[HOW TO COMPLETE THIS TASK] From the entries that follow, copy each line containing the word "Mount".

[Data extracted from a collection]
########

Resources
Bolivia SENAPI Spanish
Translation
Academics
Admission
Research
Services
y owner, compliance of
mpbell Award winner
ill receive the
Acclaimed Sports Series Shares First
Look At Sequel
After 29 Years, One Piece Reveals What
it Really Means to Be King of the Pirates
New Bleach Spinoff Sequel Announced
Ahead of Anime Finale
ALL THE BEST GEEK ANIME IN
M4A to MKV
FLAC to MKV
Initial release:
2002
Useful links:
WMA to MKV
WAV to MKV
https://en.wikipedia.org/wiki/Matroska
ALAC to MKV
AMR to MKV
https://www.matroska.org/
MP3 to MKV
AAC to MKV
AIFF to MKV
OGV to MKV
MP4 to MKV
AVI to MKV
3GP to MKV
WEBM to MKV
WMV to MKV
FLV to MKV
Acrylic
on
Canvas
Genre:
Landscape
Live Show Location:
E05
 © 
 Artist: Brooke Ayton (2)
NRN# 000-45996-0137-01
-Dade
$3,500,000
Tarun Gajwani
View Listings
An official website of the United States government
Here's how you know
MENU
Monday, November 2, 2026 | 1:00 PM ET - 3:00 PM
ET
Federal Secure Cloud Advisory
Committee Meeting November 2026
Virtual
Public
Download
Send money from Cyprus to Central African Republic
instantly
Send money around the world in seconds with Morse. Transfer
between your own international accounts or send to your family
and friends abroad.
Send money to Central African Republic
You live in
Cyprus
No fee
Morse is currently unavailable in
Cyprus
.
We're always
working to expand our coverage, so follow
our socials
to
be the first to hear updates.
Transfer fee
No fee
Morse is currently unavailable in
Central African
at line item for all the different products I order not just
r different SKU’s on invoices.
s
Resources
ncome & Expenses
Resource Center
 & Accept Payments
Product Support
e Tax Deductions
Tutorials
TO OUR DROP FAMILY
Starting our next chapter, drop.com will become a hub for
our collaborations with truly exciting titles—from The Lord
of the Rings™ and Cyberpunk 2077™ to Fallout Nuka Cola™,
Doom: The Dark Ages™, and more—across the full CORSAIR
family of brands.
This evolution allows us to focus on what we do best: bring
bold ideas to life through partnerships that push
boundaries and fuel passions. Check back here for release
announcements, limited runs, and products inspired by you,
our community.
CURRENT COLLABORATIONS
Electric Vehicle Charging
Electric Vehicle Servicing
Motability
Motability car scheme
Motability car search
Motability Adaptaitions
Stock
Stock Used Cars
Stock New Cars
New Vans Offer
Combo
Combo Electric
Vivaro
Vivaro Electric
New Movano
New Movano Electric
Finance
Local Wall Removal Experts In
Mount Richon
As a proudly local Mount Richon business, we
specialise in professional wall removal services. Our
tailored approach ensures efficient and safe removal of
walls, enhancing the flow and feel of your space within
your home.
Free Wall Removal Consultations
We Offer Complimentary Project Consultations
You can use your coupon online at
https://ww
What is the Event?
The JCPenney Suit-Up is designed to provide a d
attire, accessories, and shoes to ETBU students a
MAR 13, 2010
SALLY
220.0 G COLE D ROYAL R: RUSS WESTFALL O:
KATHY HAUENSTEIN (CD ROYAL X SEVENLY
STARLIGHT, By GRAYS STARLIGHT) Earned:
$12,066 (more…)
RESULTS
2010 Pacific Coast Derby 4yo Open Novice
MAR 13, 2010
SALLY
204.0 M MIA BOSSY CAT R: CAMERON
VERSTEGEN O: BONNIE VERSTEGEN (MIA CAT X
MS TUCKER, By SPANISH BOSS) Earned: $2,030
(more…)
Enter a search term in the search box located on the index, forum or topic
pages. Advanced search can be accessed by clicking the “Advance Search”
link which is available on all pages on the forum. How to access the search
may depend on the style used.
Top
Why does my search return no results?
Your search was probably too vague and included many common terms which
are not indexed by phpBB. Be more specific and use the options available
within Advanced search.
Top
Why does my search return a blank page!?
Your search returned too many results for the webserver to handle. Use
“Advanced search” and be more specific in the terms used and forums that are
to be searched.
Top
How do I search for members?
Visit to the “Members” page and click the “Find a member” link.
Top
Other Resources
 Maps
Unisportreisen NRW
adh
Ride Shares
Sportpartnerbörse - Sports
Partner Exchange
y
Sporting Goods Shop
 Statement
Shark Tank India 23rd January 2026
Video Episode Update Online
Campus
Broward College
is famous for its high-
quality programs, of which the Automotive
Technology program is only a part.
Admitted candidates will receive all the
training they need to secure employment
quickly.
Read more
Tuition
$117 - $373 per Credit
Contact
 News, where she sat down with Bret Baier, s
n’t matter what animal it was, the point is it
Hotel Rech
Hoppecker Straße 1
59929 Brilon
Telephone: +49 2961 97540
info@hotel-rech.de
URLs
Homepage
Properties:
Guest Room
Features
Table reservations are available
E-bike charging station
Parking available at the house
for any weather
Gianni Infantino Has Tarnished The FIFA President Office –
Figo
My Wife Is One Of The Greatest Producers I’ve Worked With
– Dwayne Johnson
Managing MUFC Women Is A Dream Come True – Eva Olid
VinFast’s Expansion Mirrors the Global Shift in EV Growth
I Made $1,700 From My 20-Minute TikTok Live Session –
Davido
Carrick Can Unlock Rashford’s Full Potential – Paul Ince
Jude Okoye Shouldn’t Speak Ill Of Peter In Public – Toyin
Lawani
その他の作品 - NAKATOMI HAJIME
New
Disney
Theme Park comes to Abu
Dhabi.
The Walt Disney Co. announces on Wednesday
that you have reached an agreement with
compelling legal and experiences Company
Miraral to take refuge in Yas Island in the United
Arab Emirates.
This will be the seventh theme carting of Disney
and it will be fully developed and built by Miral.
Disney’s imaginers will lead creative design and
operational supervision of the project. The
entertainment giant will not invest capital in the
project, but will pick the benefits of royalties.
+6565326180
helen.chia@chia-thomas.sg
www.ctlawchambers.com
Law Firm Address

########

[ANSWER TO THE EXERCISE]
Mount Richon
As a proudly local Mount Richon business, we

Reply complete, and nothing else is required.